Domain Adaptive Video Segmentation via Temporal Consistency Regularization
This addresses domain adaptation for video segmentation, an incremental improvement for applications like video analysis.
The paper tackles the problem of domain gaps in video semantic segmentation, where models trained on annotated source data perform poorly on target-domain videos, by introducing DA-VSN with temporal consistency regularization, which outperforms baselines by large margins.
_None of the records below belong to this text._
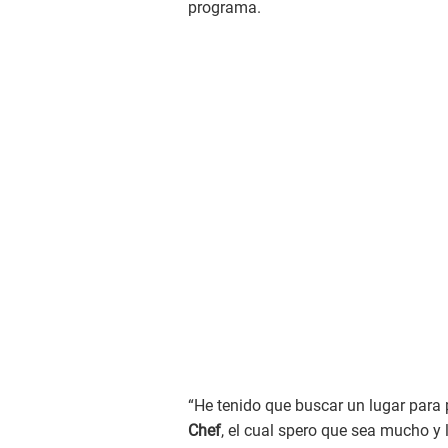
programa.
“He tenido que buscar un lugar para
Chef
, el cual spero que sea mucho y l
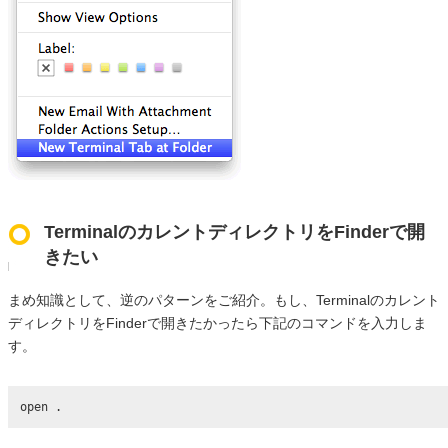
TerminalのカレントディレクトリをFinderで開
きたい
まめ知識として、逆のパターンをご紹介。もし、Terminalのカレント
ディレクトリをFinderで開きたかったら下記のコマンドを入力しま
す。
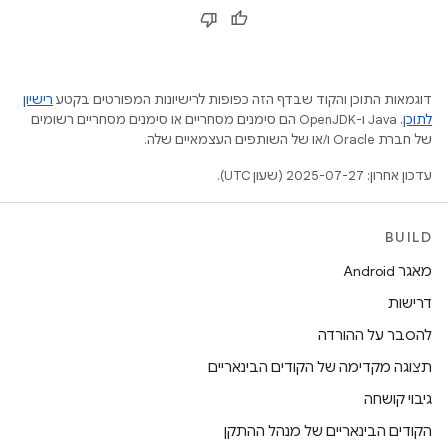
דוגמאות התוכן והקוד שבדף הזה כפופות לרישיונות המפורטים בקטע
רישיון
לתוכן
.‏ Java ו-OpenJDK הם סימנים מסחריים או סימנים מסחריים רשומים
של חברת Oracle ו/או של השותפים העצמאיים שלה.
עדכון אחרון: 2025-07-27 (שעון UTC).
BUILD
מאגר Android
דרישות
להסבר על ההורדה
תצוגה מקדימה של הקודים הבינאריים
גיבוי קושחה
הקודים הבינאריים של מנהל ההתקן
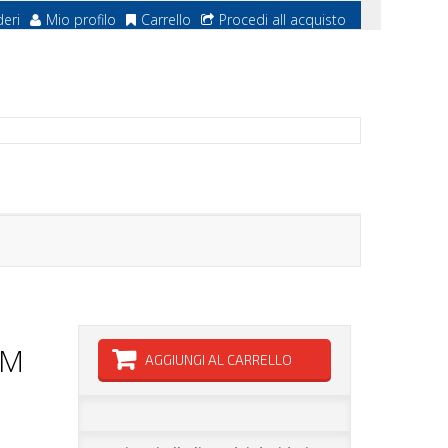
deri
Mio profilo
Carrello
Procedi all acquisto
3M
AGGIUNGI AL CARRELLO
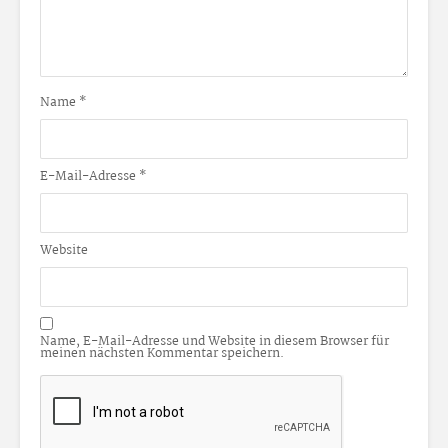
Name
*
E-Mail-Adresse
*
Website
Name, E-Mail-Adresse und Website in diesem Browser für
meinen nächsten Kommentar speichern.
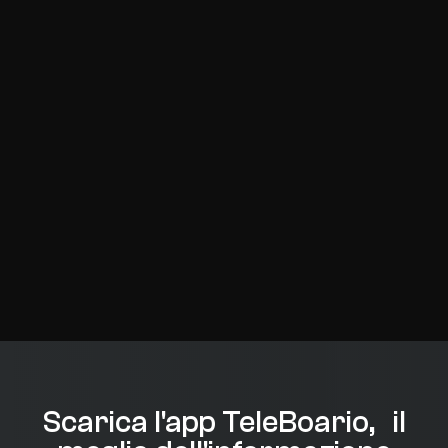
Scarica l'app TeleBoario, il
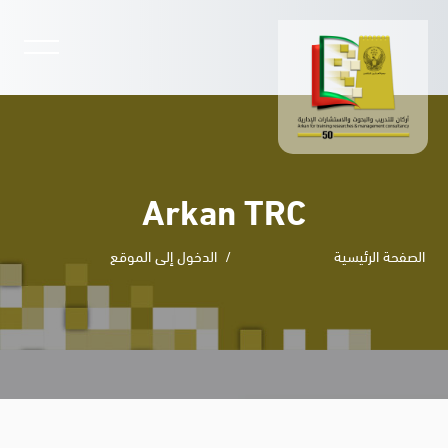
MENU
Open submenu
الدورات
دورات الدبلوم
معلومات عنا
Arkan TRC
الأسئلة الشائعة
الصفحة الرئيسية
الدخول إلى الموقع
السياسات
الصور
اتصال
أخبار
خطى إلى المحتوى الرئيسي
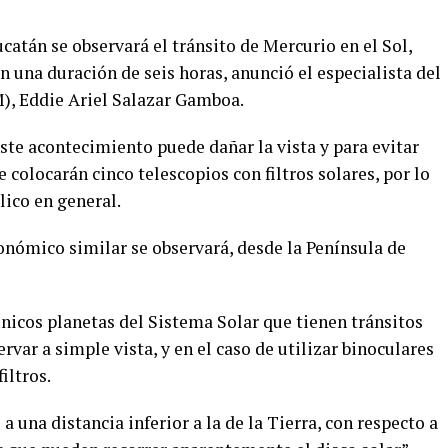
ucatán se observará el tránsito de Mercurio en el Sol,
una duración de seis horas, anunció el especialista del
), Eddie Ariel Salazar Gamboa.
ste acontecimiento puede dañar la vista y para evitar
 colocarán cinco telescopios con filtros solares, por lo
lico en general.
nómico similar se observará, desde la Península de
nicos planetas del Sistema Solar que tienen tránsitos
ervar a simple vista, y en el caso de utilizar binoculares
iltros.
a una distancia inferior a la de la Tierra, con respecto a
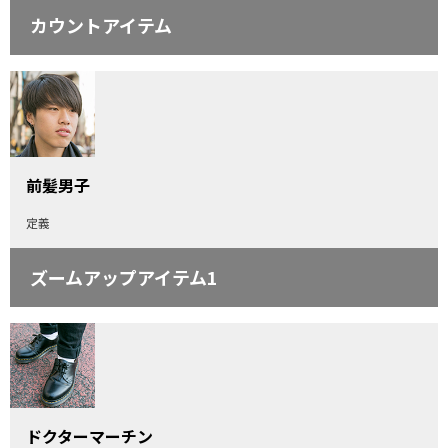
カウントアイテム
前髪男子
定義
ズームアップアイテム1
ドクターマーチン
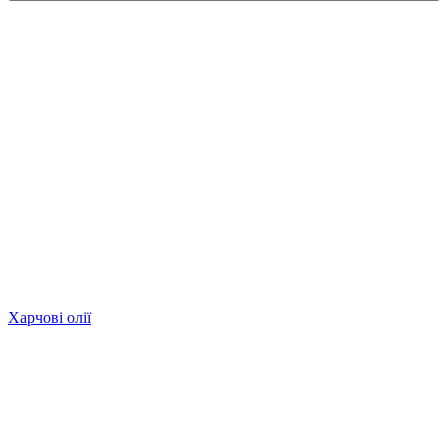
Харчові олії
Video semantic segmentation is an essential task for the analysis and understanding of videos. Recent efforts largely focus on supervised video segmentation by learning from fully annotated data, but the learnt models often experience clear performance drop while applied to videos of a different domain. This paper presents DA-VSN, a domain adaptive video segmentation network that addresses domain gaps in videos by temporal consistency regularization (TCR) for consecutive frames of target-domain videos. DA-VSN consists of two novel and complementary designs. The first is cross-domain TCR that guides the prediction of target frames to have similar temporal consistency as that of source frames (learnt from annotated source data) via adversarial learning. The second is intra-domain TCR that guides unconfident predictions of target frames to have similar temporal consistency as confident predictions of target frames. Extensive experiments demonstrate the superiority of our proposed domain adaptive video segmentation network which outperforms multiple baselines consistently by large margins.